**What the task requires**: Reproduce everything from the start of the entries down to the line containing "Gratis offerte", replacing "Download area" with "Download center" and leaving every other line unchanged.

[Data Boundary: Start]

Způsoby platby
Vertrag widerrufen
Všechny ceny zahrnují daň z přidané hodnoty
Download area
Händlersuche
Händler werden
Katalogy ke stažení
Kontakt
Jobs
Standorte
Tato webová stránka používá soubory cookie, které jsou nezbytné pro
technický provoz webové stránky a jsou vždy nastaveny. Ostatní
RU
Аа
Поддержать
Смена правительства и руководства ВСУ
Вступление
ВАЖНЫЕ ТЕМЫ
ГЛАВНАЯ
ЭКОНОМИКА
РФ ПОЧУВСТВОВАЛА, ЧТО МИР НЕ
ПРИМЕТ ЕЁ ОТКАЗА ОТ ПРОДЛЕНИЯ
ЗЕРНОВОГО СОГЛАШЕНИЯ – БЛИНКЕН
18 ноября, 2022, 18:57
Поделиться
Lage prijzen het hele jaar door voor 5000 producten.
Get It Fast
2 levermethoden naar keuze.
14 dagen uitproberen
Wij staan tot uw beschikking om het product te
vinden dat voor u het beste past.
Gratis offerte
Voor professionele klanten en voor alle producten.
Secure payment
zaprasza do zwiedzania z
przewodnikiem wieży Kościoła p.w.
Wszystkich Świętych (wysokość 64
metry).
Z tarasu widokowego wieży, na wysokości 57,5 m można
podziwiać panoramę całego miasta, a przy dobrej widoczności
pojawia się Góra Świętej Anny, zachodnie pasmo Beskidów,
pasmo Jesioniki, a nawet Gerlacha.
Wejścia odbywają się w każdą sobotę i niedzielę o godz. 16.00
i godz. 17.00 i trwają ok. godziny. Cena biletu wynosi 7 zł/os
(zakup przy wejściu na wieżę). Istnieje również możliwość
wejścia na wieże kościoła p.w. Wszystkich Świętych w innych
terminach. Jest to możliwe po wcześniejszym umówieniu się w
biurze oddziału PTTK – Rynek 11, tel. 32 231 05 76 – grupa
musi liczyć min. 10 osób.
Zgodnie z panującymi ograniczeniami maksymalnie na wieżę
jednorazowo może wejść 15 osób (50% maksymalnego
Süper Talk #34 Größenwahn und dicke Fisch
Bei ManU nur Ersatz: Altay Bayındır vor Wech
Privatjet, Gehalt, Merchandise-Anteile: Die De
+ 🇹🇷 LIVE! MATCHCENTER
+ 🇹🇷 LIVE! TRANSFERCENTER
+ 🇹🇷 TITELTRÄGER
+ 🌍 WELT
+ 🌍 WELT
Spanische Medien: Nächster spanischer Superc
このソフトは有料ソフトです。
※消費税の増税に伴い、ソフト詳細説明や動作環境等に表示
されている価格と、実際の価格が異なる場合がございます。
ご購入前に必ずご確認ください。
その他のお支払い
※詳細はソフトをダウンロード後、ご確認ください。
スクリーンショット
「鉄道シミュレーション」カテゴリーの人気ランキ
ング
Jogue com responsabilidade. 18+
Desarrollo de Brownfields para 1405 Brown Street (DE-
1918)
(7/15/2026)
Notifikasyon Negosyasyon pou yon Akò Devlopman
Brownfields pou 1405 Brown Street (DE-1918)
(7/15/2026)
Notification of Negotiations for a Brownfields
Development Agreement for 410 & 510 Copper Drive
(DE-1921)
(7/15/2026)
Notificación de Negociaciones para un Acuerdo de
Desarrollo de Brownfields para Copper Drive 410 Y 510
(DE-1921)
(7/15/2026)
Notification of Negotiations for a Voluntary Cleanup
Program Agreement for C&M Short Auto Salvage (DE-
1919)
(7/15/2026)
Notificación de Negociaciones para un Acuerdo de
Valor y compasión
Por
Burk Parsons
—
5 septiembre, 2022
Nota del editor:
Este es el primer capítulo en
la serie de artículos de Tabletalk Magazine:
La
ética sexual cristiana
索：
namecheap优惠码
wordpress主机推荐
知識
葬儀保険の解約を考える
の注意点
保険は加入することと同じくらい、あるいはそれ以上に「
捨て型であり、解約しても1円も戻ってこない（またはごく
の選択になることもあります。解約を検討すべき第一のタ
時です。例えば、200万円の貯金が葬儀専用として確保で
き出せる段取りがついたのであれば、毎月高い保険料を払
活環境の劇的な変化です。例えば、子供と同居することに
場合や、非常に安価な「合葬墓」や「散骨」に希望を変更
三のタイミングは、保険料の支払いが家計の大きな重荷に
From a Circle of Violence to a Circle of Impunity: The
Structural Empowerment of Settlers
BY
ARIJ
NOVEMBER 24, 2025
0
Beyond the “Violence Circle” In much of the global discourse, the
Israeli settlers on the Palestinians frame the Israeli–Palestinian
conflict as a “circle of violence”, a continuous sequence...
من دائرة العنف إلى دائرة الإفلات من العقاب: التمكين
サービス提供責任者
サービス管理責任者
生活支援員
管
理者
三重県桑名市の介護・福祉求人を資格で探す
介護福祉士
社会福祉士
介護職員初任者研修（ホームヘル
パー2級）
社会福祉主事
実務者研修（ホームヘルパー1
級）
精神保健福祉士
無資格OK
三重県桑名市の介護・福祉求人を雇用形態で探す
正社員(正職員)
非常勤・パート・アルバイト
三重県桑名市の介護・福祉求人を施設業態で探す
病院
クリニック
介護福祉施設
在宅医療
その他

[Data Boundary: End]

**Written answer**:
Způsoby platby
Vertrag widerrufen
Všechny ceny zahrnují daň z přidané hodnoty
Download center
Händlersuche
Händler werden
Katalogy ke stažení
Kontakt
Jobs
Standorte
Tato webová stránka používá soubory cookie, které jsou nezbytné pro
technický provoz webové stránky a jsou vždy nastaveny. Ostatní
RU
Аа
Поддержать
Смена правительства и руководства ВСУ
Вступление
ВАЖНЫЕ ТЕМЫ
ГЛАВНАЯ
ЭКОНОМИКА
РФ ПОЧУВСТВОВАЛА, ЧТО МИР НЕ
ПРИМЕТ ЕЁ ОТКАЗА ОТ ПРОДЛЕНИЯ
ЗЕРНОВОГО СОГЛАШЕНИЯ – БЛИНКЕН
18 ноября, 2022, 18:57
Поделиться
Lage prijzen het hele jaar door voor 5000 producten.
Get It Fast
2 levermethoden naar keuze.
14 dagen uitproberen
Wij staan tot uw beschikking om het product te
vinden dat voor u het beste past.
Gratis offerte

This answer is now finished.